───── EXERCISE DATA

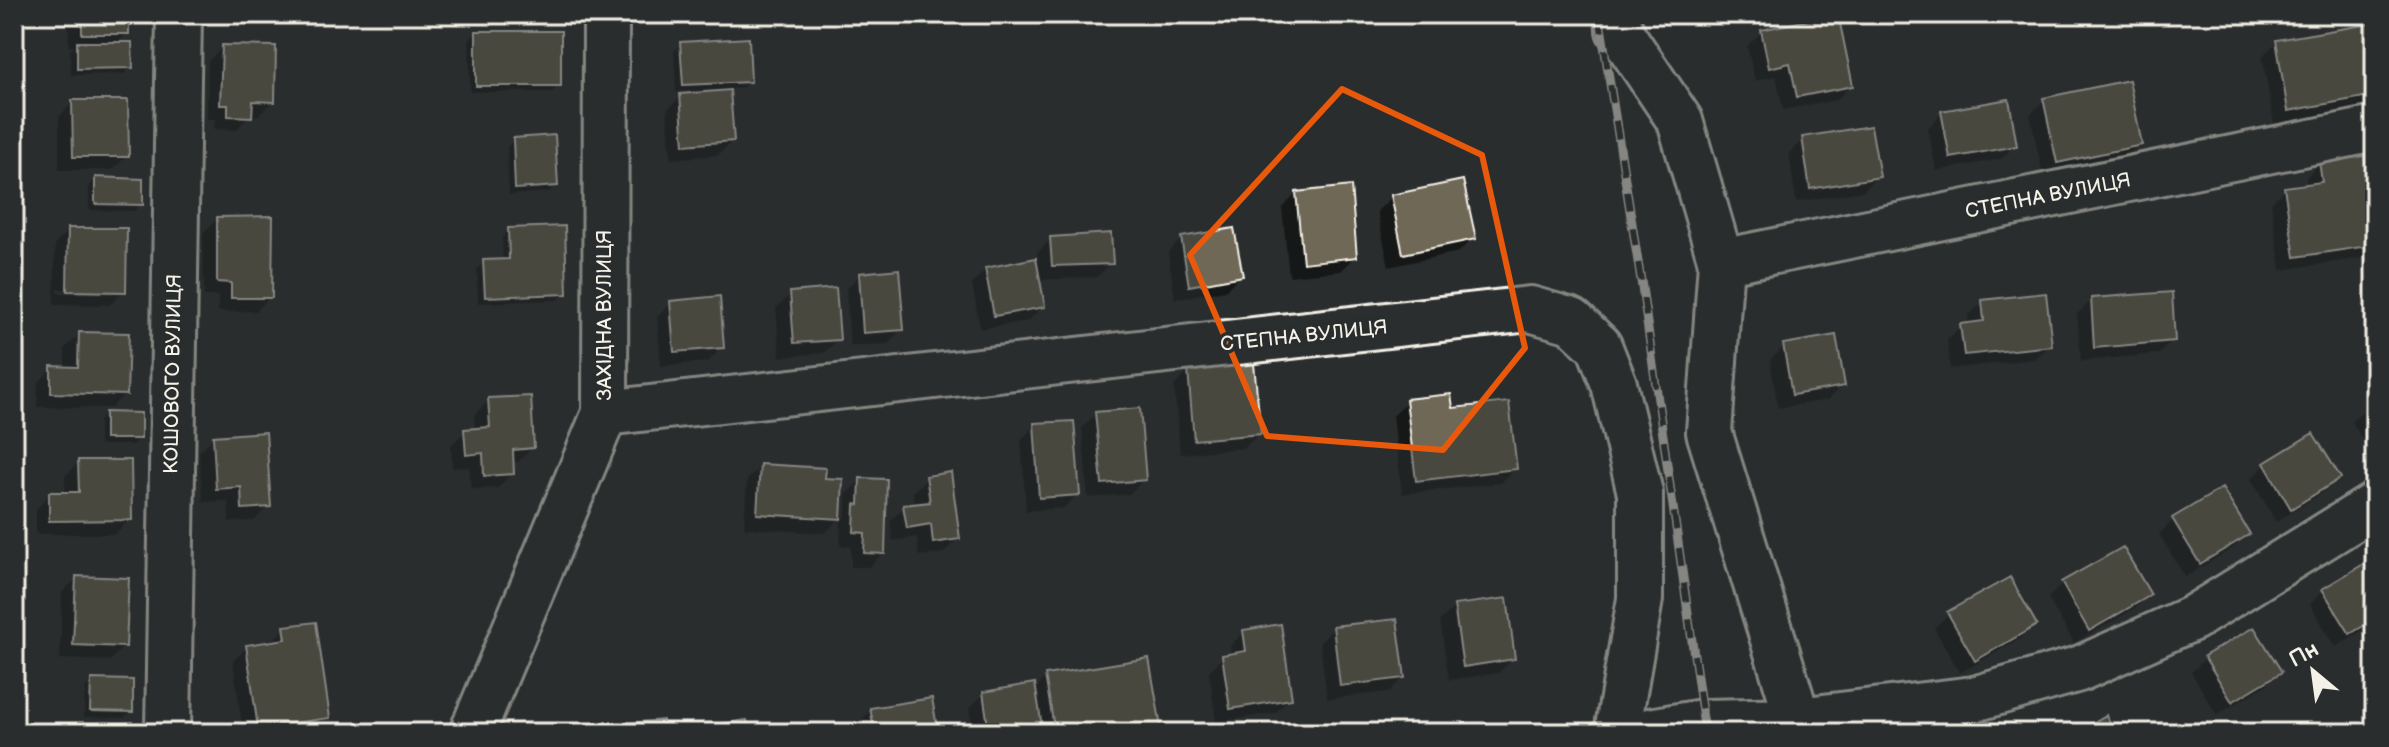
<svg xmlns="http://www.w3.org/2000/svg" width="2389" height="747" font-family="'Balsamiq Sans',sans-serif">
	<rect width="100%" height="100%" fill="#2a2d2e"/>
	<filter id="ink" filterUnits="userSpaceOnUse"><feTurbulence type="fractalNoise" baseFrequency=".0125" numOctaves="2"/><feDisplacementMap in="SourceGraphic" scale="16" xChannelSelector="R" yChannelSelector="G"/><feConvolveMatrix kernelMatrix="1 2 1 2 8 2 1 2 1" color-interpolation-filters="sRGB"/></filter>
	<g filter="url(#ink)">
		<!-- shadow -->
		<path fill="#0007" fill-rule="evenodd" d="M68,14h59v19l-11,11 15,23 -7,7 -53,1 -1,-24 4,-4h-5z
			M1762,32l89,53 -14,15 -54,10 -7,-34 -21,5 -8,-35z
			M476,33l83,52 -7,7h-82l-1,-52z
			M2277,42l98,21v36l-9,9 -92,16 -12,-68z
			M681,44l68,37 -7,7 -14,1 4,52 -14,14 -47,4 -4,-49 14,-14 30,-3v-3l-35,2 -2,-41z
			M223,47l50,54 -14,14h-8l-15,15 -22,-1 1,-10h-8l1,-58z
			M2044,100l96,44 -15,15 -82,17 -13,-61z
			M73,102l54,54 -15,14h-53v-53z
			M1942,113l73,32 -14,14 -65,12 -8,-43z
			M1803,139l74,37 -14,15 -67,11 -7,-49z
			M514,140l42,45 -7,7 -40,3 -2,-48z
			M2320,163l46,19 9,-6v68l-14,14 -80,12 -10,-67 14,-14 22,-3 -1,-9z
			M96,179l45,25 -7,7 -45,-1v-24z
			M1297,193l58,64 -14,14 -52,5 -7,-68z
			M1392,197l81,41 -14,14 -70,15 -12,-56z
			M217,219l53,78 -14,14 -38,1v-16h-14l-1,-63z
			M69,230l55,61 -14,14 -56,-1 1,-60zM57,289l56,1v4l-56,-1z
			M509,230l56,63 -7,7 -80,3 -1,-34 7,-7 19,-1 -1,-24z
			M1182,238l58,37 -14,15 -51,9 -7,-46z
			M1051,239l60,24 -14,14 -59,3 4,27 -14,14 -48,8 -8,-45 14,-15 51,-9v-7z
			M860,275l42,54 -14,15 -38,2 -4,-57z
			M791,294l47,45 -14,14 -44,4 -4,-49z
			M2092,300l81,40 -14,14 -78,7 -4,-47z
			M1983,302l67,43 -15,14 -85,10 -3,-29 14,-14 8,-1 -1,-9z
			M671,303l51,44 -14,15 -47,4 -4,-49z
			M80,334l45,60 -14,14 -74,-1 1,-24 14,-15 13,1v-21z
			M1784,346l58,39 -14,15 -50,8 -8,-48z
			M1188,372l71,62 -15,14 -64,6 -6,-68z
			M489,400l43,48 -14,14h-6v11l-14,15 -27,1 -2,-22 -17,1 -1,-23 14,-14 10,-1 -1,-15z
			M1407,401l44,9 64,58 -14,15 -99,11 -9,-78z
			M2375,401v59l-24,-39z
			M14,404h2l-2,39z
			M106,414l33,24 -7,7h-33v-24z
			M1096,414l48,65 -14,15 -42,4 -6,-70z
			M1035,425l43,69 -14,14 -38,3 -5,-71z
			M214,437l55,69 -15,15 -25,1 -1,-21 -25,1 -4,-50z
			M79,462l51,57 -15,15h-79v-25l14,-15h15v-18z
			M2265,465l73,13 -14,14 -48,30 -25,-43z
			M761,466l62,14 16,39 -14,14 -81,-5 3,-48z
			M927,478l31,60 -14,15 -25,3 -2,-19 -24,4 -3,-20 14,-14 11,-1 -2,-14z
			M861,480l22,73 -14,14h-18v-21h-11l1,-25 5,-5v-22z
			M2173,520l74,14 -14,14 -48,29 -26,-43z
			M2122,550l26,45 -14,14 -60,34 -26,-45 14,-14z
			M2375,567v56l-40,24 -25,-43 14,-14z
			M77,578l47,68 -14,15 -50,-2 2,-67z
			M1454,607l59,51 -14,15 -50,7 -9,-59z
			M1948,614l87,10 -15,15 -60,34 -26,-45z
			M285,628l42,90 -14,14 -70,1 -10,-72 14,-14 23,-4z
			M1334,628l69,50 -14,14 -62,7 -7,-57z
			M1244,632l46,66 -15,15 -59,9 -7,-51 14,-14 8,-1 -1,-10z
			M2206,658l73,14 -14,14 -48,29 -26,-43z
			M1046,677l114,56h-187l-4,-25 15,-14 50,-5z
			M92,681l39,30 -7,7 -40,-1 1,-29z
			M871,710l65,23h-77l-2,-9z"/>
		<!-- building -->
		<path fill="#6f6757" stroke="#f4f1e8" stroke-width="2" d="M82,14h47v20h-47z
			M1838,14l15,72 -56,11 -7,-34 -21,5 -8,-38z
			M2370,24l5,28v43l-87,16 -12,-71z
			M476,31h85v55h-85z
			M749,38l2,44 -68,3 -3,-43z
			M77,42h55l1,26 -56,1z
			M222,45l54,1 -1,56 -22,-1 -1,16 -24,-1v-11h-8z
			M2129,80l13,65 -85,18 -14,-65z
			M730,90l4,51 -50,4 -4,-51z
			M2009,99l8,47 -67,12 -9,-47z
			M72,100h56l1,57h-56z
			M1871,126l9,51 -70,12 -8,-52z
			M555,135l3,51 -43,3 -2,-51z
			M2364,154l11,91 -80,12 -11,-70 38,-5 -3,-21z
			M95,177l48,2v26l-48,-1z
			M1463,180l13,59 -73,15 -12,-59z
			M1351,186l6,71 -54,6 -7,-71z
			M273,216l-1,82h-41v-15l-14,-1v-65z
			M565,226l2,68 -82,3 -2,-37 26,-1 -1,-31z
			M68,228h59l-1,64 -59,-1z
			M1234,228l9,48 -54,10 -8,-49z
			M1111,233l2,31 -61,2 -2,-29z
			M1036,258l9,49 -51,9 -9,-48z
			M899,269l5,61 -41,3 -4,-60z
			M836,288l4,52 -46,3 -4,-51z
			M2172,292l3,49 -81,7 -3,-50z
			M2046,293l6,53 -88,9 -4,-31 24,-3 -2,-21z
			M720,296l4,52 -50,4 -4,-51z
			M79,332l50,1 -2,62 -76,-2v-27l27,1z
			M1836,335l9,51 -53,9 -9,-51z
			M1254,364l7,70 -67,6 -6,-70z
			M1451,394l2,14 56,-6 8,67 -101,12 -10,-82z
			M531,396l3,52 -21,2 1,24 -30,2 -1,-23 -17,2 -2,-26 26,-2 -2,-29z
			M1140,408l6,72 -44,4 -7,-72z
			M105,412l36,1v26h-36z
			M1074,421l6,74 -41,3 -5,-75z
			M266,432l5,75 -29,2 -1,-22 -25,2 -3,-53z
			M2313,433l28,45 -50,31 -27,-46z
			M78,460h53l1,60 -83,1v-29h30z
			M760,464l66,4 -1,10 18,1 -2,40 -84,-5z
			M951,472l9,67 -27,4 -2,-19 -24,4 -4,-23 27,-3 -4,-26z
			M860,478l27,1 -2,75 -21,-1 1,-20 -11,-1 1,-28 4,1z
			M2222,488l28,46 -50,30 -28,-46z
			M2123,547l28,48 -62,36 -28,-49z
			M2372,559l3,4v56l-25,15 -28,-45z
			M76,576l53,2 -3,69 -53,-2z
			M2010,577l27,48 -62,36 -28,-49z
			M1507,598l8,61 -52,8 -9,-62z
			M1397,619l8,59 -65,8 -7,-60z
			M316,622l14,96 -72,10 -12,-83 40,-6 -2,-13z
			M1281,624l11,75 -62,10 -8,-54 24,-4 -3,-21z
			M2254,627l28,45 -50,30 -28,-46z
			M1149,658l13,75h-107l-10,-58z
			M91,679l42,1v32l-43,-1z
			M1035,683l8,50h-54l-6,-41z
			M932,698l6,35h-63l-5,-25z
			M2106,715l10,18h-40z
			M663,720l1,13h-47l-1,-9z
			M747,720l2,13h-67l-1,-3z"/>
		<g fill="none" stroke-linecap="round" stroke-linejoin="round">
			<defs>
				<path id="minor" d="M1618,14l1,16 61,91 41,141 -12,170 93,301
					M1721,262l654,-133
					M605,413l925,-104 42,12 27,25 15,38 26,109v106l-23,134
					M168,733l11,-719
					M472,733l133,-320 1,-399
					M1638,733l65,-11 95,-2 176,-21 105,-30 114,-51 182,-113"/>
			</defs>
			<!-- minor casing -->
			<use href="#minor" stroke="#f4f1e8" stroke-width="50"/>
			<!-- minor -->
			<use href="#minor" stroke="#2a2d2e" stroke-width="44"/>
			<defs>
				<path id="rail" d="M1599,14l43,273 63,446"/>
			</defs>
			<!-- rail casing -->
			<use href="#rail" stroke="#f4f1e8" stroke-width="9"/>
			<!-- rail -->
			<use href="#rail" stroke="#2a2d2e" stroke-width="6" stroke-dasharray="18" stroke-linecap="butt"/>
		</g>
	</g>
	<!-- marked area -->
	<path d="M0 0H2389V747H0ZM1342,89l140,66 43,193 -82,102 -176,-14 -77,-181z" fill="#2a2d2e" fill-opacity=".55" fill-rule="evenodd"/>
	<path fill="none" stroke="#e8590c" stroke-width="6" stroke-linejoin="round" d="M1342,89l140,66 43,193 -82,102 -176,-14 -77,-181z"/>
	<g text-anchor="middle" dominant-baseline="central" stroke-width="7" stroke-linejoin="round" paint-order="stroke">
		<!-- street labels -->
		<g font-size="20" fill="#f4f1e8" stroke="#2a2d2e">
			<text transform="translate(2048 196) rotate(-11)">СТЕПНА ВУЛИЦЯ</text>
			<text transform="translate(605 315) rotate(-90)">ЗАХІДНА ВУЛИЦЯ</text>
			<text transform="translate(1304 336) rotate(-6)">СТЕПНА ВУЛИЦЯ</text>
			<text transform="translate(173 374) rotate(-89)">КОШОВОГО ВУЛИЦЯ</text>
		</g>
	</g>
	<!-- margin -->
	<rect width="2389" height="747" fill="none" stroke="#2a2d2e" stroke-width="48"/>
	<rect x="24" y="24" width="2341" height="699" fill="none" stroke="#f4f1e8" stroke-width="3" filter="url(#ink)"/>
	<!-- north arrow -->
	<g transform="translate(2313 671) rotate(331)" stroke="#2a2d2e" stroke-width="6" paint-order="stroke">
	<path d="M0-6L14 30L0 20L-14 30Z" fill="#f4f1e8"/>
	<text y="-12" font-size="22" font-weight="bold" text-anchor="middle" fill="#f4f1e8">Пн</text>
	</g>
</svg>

──────────
───── EXERCISE DATA

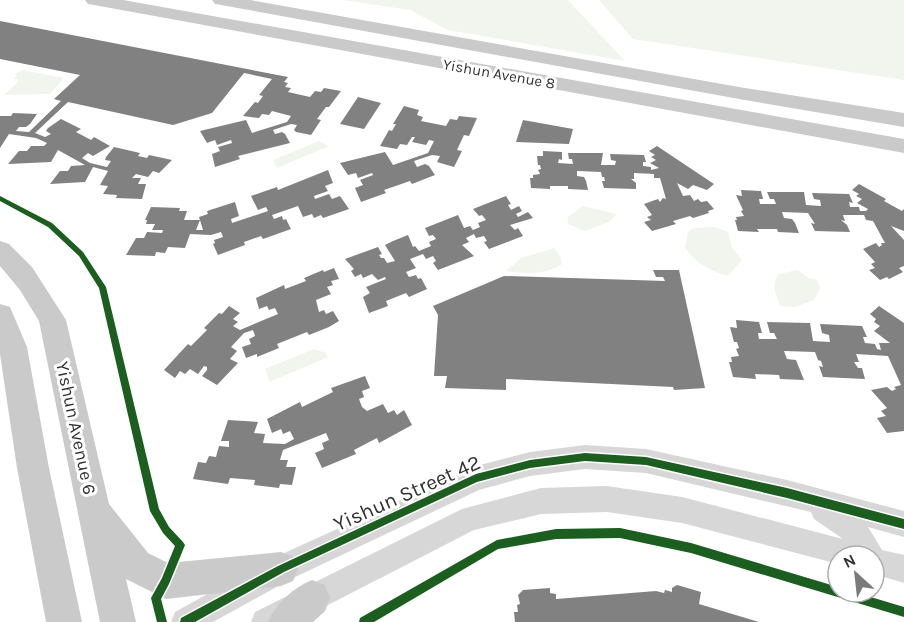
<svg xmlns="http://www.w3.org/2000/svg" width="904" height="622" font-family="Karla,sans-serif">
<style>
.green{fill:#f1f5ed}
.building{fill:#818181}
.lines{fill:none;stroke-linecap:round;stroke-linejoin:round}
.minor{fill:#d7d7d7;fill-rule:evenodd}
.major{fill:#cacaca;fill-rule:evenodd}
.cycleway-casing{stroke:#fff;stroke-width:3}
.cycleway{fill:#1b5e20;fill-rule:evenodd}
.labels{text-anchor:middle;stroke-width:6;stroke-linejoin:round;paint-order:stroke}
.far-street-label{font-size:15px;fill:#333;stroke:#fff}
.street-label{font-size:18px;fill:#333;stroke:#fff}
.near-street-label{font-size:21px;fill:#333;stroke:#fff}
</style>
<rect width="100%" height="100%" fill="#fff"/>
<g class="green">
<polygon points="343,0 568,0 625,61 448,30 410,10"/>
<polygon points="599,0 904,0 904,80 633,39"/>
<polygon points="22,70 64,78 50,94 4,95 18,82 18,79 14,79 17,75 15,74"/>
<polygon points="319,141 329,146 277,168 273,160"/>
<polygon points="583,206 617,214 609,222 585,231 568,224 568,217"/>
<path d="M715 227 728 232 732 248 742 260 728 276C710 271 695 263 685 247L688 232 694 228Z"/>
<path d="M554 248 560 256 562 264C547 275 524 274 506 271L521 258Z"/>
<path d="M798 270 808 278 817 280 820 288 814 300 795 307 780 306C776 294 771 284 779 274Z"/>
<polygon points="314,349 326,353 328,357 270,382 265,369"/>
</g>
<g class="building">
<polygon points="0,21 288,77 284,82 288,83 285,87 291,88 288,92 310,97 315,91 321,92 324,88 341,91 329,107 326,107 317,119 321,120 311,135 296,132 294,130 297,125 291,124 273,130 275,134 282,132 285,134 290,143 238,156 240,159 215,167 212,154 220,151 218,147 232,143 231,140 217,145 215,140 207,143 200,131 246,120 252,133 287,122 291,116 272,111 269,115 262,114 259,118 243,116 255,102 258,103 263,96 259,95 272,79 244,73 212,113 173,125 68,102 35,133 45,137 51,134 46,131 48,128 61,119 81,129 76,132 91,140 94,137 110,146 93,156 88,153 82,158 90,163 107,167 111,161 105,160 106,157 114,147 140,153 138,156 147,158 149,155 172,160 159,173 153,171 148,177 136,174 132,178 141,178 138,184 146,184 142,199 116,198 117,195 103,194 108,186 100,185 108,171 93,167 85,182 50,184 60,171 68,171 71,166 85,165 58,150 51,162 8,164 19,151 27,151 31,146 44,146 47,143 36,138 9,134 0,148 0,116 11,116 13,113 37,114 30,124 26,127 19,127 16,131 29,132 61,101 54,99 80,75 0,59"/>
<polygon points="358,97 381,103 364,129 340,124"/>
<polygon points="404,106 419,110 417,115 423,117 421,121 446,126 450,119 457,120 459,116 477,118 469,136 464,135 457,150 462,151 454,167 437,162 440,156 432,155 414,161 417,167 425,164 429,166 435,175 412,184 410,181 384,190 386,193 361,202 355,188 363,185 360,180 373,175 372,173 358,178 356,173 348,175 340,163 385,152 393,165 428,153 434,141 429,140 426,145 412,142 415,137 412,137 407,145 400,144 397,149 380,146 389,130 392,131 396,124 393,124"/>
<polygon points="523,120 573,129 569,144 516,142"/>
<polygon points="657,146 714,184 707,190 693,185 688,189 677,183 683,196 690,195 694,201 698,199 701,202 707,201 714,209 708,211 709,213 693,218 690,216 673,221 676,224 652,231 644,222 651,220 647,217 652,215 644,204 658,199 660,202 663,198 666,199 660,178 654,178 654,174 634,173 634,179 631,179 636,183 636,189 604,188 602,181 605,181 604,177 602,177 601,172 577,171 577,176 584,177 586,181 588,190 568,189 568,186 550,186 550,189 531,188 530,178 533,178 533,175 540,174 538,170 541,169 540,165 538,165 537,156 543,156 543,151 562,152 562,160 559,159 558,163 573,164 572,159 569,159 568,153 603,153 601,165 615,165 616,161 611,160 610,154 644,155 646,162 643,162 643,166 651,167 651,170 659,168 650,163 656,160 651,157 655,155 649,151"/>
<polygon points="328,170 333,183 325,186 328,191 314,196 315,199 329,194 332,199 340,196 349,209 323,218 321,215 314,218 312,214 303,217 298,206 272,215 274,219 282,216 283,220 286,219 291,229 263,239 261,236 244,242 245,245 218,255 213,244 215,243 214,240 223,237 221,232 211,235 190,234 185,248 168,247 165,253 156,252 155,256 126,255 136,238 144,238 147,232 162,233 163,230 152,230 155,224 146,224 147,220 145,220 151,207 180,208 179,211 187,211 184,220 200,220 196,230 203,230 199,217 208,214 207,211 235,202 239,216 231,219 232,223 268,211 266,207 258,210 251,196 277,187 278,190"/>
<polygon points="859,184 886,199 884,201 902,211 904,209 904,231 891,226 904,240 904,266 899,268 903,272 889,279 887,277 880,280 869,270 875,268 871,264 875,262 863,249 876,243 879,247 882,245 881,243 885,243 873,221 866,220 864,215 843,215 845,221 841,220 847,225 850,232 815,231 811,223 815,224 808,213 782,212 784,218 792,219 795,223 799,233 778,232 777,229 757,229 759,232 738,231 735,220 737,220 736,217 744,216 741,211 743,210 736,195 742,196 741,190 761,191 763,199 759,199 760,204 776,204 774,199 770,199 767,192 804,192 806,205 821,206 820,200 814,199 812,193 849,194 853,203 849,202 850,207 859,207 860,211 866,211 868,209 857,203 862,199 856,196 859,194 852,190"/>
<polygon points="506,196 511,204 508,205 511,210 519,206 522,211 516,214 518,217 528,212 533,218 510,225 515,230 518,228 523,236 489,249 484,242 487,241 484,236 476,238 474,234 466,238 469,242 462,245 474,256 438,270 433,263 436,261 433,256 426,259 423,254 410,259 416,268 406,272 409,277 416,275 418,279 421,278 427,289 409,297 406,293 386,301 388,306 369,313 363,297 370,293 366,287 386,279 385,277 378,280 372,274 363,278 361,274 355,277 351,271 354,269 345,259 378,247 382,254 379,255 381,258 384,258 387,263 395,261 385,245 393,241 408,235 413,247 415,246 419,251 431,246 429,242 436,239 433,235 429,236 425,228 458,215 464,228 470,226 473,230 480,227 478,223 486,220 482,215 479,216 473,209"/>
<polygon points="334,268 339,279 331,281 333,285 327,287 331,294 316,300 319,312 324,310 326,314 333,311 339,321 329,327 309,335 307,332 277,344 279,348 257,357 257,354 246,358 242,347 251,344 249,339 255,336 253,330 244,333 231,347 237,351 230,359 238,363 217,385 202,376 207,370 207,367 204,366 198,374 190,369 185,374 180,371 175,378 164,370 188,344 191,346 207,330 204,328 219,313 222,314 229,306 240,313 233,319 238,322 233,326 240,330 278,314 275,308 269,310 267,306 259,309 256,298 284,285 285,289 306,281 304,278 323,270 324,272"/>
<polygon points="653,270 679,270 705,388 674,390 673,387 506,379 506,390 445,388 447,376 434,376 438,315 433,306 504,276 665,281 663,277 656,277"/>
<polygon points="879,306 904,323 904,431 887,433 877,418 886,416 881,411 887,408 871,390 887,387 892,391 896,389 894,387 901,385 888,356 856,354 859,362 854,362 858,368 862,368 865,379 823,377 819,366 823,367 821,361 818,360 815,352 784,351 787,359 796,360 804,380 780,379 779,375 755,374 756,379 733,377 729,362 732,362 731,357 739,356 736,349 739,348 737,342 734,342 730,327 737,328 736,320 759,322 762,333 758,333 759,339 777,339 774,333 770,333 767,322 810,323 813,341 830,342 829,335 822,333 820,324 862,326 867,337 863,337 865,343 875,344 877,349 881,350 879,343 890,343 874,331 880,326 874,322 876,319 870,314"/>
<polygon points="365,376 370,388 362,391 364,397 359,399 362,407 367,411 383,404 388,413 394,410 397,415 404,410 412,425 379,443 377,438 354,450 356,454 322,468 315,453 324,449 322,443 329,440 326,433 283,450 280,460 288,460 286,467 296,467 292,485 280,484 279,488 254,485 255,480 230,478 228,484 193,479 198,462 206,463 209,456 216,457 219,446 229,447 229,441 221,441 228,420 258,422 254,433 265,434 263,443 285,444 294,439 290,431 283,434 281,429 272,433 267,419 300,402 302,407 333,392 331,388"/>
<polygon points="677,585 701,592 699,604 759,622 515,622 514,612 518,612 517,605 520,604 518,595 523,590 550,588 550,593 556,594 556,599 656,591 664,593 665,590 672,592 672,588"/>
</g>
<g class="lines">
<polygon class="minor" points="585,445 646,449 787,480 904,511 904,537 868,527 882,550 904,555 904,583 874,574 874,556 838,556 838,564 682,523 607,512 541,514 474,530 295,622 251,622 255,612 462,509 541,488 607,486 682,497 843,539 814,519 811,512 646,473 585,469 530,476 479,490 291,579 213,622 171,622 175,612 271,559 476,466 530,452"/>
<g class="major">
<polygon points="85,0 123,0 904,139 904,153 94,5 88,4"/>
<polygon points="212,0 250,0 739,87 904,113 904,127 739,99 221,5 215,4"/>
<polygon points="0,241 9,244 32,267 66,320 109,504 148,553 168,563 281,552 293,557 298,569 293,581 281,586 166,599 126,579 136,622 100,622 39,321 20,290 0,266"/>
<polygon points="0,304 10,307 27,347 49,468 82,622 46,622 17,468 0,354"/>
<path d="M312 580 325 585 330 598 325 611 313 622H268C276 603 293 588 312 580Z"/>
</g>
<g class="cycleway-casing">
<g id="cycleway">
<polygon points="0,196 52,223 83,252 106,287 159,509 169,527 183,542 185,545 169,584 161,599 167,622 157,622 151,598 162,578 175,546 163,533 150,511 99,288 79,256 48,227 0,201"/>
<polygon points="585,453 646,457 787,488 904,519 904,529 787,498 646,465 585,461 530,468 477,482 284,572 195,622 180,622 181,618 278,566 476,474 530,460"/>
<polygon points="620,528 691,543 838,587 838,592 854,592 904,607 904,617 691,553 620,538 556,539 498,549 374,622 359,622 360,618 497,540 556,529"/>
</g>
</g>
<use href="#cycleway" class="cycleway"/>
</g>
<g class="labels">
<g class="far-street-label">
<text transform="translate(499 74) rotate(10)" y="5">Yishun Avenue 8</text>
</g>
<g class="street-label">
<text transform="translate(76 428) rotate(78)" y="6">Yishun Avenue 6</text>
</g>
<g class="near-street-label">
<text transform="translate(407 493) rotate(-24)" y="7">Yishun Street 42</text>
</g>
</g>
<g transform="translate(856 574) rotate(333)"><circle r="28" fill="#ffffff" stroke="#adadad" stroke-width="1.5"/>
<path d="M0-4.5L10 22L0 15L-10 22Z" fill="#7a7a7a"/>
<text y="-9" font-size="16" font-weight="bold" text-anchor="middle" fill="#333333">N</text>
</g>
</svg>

──────────

**WHAT TO DO**:
Among the records, find the lines that contain "weight" and copy each of them.

**WORKED SOLUTION**:
	<text y="-12" font-size="22" font-weight="bold" text-anchor="middle" fill="#f4f1e8">Пн</text>
<text y="-9" font-size="16" font-weight="bold" text-anchor="middle" fill="#333333">N</text>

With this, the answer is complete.